Well, this just kind of brings me back to my original statement: the above gives me nothing to work with. Citing a source I can look up and read over myself allows me to answer specific points; however, just saying that your friends said this, and I read somewhere that, and it seems to me this other thing, only allows me to answer, “Nuh uh!” and not much else.
You do cite one specific article, however, and that single citation is all I have to go on for the quality of information you work from. You cited the TIME article as expressing information that was “stopping [a panel of feminists] in their tracks.”
It shouldn’t have. If you read beyond the first two paragraphs of that article, you will note that the statistic in which women make a whole 8% more than men only applies to “unmarried, childless women under 30 who live in cities.” That, my friend, is what you call “cherry-picking.”
First, this is the median full-time income of all workers—not a side-by-side comparison of men and women doing the exact same job at the exact same level with the exact same qualifications, and comparing their pay. Chung, the researcher who came up with the 8% figure, himself said, “It does not mean that a woman holding the same job and the same degree out-earns men.” (Source)
Second, we are talking about a relatively narrow range of a working career, only about a decade (assuming an average of 2 years of college), or about 25% or less of a lifetime of work.
Third, we are talking about women who are unmarried and childless and live in cities, which represents a subset of all women in that group. About half of all women are unmarried in their 20s, and about half of unmarried women have children in their 20’s. At most, about 75% live in the cities mentioned, probably less. So we’re talking about maybe a quarter of the female population at most.
Finally, we are talking only about what is the beginning of any career, most often hourly wages. It is quite possible that this may represent the fact that people starting more rewarding careers often begin with lower-paying jobs or even unpaid internships, while hourly wage earners will, despite low pay, get more money for work that has far less a reward later on.
In other words, if you look at maybe a quarter of the female population for only the first decade of their careers and make a rather broad generalization about income, you can barely eke out a single-digit advantage in their pay levels.
What the article does not say is that, if you compare men and women in comparable jobs with comparable qualifications, or if you take all men and all women over a lifetime, you will find that, everything else being equal, men earn more than women do. And if you researched the study you cited a little more, you would have found the very same researcher expressly admitting it. And the source I cite above notes that this pay disparity both exists and is significant. Women over 35 regularly make only 75% of what men make when all factors (education, experience, etc.) are equal.
You then go on to cite that same researcher’s thesis to explain that very limited area in which women earn a slight amount more than men: that women graduate from college more. In other words, when women have greater qualifications than men they are capable of earning more.

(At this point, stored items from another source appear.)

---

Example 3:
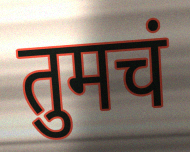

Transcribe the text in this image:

तुमचं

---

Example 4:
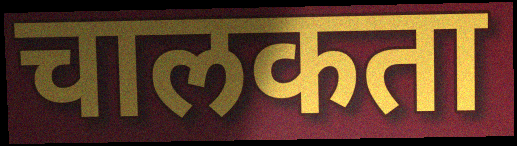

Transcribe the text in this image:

चालकता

Chung gave no evidence about how this travels over a lifetime, nor were his conclusions provable: he only took general information and pulled his conclusions from that. There is no evidence that the same group of women will continue to out-earn men, and even in the age group cited, men still are paid more than women for the same jobs.

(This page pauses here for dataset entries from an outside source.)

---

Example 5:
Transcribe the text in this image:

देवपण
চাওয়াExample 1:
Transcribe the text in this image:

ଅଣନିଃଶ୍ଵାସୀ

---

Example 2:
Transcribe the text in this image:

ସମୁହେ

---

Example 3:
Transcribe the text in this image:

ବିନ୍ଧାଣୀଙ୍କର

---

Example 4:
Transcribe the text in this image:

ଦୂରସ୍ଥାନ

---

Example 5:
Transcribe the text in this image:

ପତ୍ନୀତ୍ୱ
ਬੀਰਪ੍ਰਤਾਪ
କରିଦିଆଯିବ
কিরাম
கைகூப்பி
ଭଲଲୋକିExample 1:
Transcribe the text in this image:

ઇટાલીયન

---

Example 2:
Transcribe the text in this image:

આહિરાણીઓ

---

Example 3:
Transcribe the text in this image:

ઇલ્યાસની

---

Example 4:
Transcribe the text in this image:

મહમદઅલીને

In other words, the claim you make is false: this does not give any proof whatsoever that women are not discriminated against in terms of pay because of gender. Women have not eliminated the gender gap; in fact, the evidence we have shows the exact opposite.

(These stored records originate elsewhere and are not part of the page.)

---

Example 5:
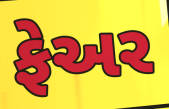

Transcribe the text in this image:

ફેઅરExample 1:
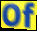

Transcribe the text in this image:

Of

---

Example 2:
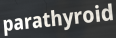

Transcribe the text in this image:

parathyroid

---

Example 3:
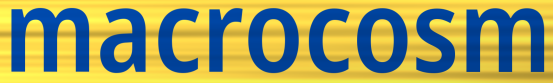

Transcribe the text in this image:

macrocosm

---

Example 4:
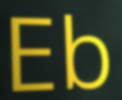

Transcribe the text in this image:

Eb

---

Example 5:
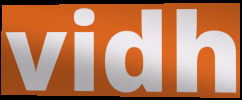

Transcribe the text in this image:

vidh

Now, even if the factoid you presented were somehow proof that the gender gap had disappeared, it still would not prove your point that I challenged, namely that “a number of prominent, entrenched feminists” are pushing for “superiority.” You gave no reply to that.
Nor did you answer my most basic query, to name any well-known feminists who advance the agenda you claim they do.
I will definitely pass on the “Semprini” message, and thanks!